Exercise directions: Set down every line from the one containing "mich an den Text machen. Ich habe" through the last line of the records below, exactly as written, and leave out the pictures.

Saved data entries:
- - - - -
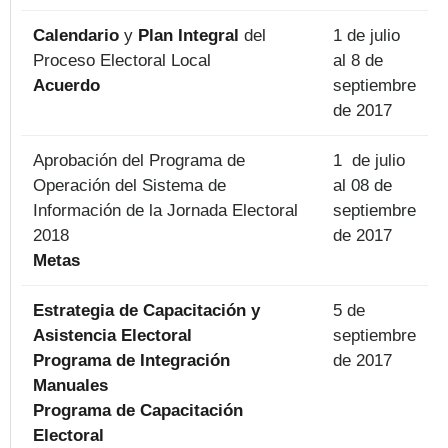
Calendario
y
Plan Integral
del
1 de julio
Proceso Electoral Local
al 8 de
Acuerdo
septiembre
de 2017
Aprobación del Programa de
1 de julio
Operación del Sistema de
al 08 de
Información de la Jornada Electoral
septiembre
2018
de 2017
Metas
Estrategia de Capacitación y
5 de
Asistencia Electoral
septiembre
Programa de Integración
de 2017
Manuales
Programa de Capacitación
Electoral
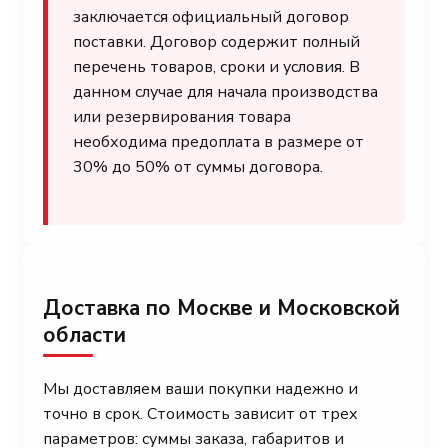
заключается официальный договор
поставки. Договор содержит полный
перечень товаров, сроки и условия. В
данном случае для начала производства
или резервирования товара
необходима предоплата в размере от
30% до 50% от суммы договора.
Доставка по Москве и Московской
области
Мы доставляем ваши покупки надежно и
точно в срок. Стоимость зависит от трех
параметров: суммы заказа, габаритов и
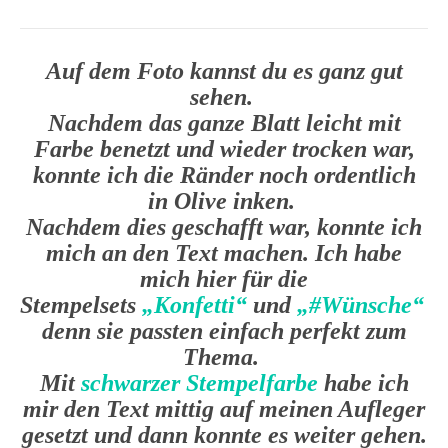
Auf dem Foto kannst du es ganz gut
sehen.
Nachdem das ganze Blatt leicht mit
Farbe benetzt und wieder trocken war,
konnte ich die Ränder noch ordentlich
in Olive inken.
Nachdem dies geschafft war, konnte ich
mich an den Text machen. Ich habe
mich hier für die
Stempelsets
„Konfetti“
und
„#Wünsche“
en
denn sie passten einfach perfekt zum
Thema.
Mit
schwarzer Stempelfarbe
habe ich
mir den Text mittig auf meinen Aufleger
gesetzt und dann konnte es weiter gehen.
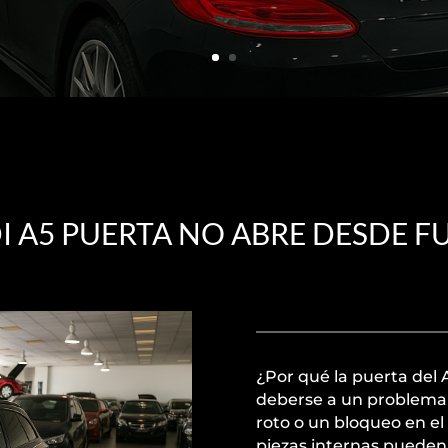
I A5 PUERTA NO ABRE DESDE F
¿Por qué la puerta del
deberse a un problema 
roto o un bloqueo en el
piezas internas pueden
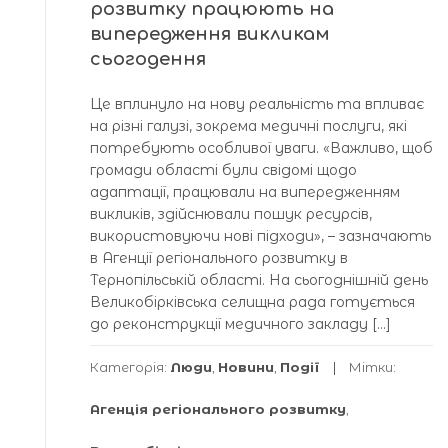
розвитку працюють на
випередження викликам
сьогодення
Це вплинуло на нову реальність та впливає
на різні галузі, зокрема медичні послуги, які
потребують особливої уваги. «Важливо, щоб
громади області були свідомі щодо
адаптації, працювали на випередженням
викликів, здійснювали пошук ресурсів,
використовуючи нові підходи», – зазначають
в Агенції регіонального розвитку в
Тернопільській області. На сьогоднішній день
Великобірківська селищна рада готується
до реконструкції медичного закладу […]
Категорія:
Люди
,
Новини
,
Події
Мітки:
Агенція регіонального розвитку
,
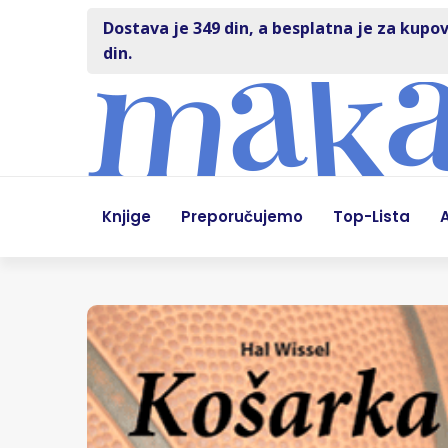
Dostava je 349 din, a besplatna je za kupov
din.
Knjige
Preporučujemo
Top-Lista
A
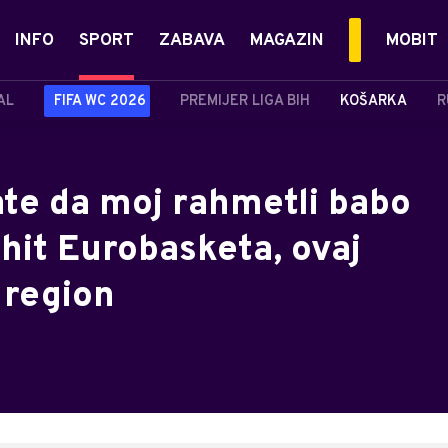
INFO
SPORT
ZABAVA
MAGAZIN
MOBIT
AL
FIFA WC 2026
PREMIJER LIGA BIH
KOŠARKA
R
ate da moj rahmetli babo
 hit Eurobasketa, ovaj
 region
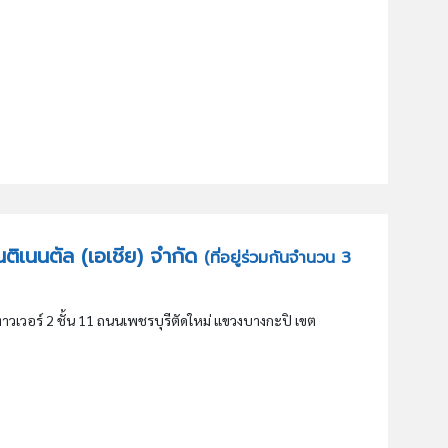
คอนติเนนตัล (เอเชีย) จำกัด
(ที่อยู่ร่วมกันจำนวน 3
วอร์ 2 ชั้น 11 ถนนเพชรบุรีตัดใหม่ แขวงบางกะปิ เขต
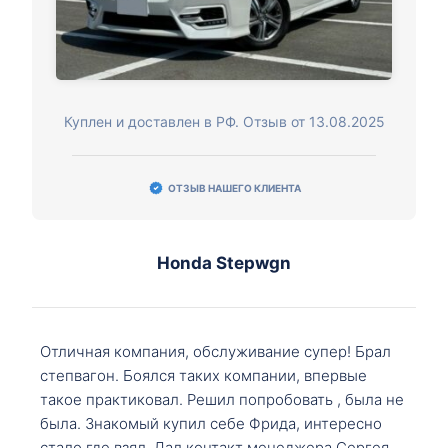
Куплен и доставлен в РФ. Отзыв от 13.08.2025
ОТЗЫВ НАШЕГО КЛИЕНТА
Honda Stepwgn
Отличная компания, обслуживание супер! Брал
степвагон. Боялся таких компании, впервые
такое практиковал. Решил попробовать , была не
была. Знакомый купил себе Фрида, интересно
стало где взял. Дал контакт менеджера Сергея,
- - - - -
Answer area:
mich an den Text machen. Ich habe
mich hier für die
Stempelsets
„Konfetti“
und
„#Wünsche“
en
denn sie passten einfach perfekt zum
Thema.
Mit
schwarzer Stempelfarbe
habe ich
mir den Text mittig auf meinen Aufleger
gesetzt und dann konnte es weiter gehen.
I A5 PUERTA NO ABRE DESDE F
¿Por qué la puerta del
deberse a un problema 
roto o un bloqueo en el
piezas internas pueden
розвитку працюють на
випередження викликам
сьогодення
Це вплинуло на нову реальність та впливає
на різні галузі, зокрема медичні послуги, які
потребують особливої уваги. «Важливо, щоб
громади області були свідомі щодо
адаптації, працювали на випередженням
викликів, здійснювали пошук ресурсів,
використовуючи нові підходи», – зазначають
в Агенції регіонального розвитку в
Тернопільській області. На сьогоднішній день
Великобірківська селищна рада готується
до реконструкції медичного закладу […]
Категорія:
Люди
,
Новини
,
Події
Мітки:
Агенція регіонального розвитку
,
Dostava je 349 din, a besplatna je za kupov
din.
Knjige
Preporučujemo
Top-Lista
A
INFO
SPORT
ZABAVA
MAGAZIN
MOBIT
AL
FIFA WC 2026
PREMIJER LIGA BIH
KOŠARKA
R
ate da moj rahmetli babo
 hit Eurobasketa, ovaj
 region
คอนติเนนตัล (เอเชีย) จำกัด
(ที่อยู่ร่วมกันจำนวน 3
วอร์ 2 ชั้น 11 ถนนเพชรบุรีตัดใหม่ แขวงบางกะปิ เขต
Куплен и доставлен в РФ. Отзыв от 13.08.2025
ОТЗЫВ НАШЕГО КЛИЕНТА
Honda Stepwgn
Отличная компания, обслуживание супер! Брал
степвагон. Боялся таких компании, впервые
такое практиковал. Решил попробовать , была не
была. Знакомый купил себе Фрида, интересно
стало где взял. Дал контакт менеджера Сергея,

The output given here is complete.